- _Problem requirements_
Using the entries below, show all lines with the string "licence".

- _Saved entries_
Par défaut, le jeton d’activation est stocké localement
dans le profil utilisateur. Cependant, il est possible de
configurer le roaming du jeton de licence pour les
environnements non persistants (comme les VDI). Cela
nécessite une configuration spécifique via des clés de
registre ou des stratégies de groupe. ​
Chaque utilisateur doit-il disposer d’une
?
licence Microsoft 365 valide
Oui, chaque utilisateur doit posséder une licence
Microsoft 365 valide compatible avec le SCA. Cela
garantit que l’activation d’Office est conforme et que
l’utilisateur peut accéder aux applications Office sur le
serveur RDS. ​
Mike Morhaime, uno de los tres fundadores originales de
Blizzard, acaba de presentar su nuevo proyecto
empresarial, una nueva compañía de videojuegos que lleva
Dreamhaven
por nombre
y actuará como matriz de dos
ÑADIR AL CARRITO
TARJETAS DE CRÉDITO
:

--

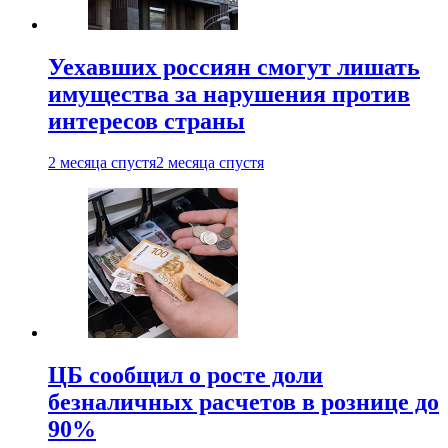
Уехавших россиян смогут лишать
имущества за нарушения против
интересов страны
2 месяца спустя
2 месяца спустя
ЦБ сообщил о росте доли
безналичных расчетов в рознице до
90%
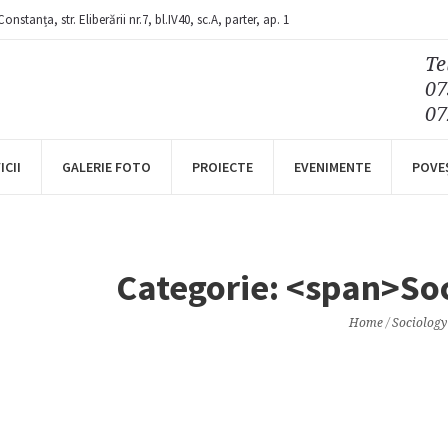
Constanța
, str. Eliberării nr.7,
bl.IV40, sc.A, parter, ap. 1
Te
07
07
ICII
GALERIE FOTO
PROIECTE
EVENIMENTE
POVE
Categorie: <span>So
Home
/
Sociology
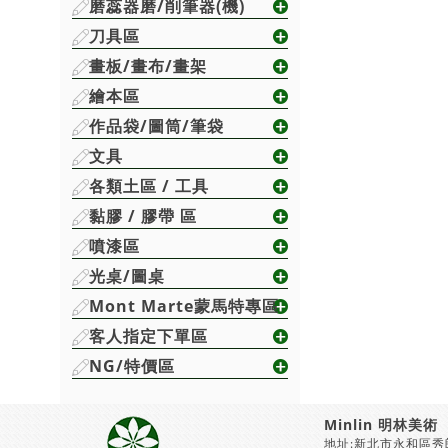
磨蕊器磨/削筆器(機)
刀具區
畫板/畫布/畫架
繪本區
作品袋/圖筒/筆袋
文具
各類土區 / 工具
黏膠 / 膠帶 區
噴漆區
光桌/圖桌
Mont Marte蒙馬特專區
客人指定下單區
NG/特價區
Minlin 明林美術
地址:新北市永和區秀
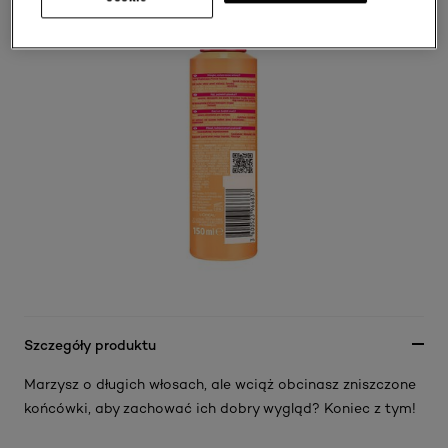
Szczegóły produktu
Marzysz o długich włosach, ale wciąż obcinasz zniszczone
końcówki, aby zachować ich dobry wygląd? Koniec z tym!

---

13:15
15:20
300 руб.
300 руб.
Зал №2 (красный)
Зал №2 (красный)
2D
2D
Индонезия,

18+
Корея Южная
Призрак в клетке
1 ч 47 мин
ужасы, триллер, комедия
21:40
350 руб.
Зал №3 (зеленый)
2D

- _Result of this task_
configurer le roaming du jeton de licence pour les
licence Microsoft 365 valide
Oui, chaque utilisateur doit posséder une licence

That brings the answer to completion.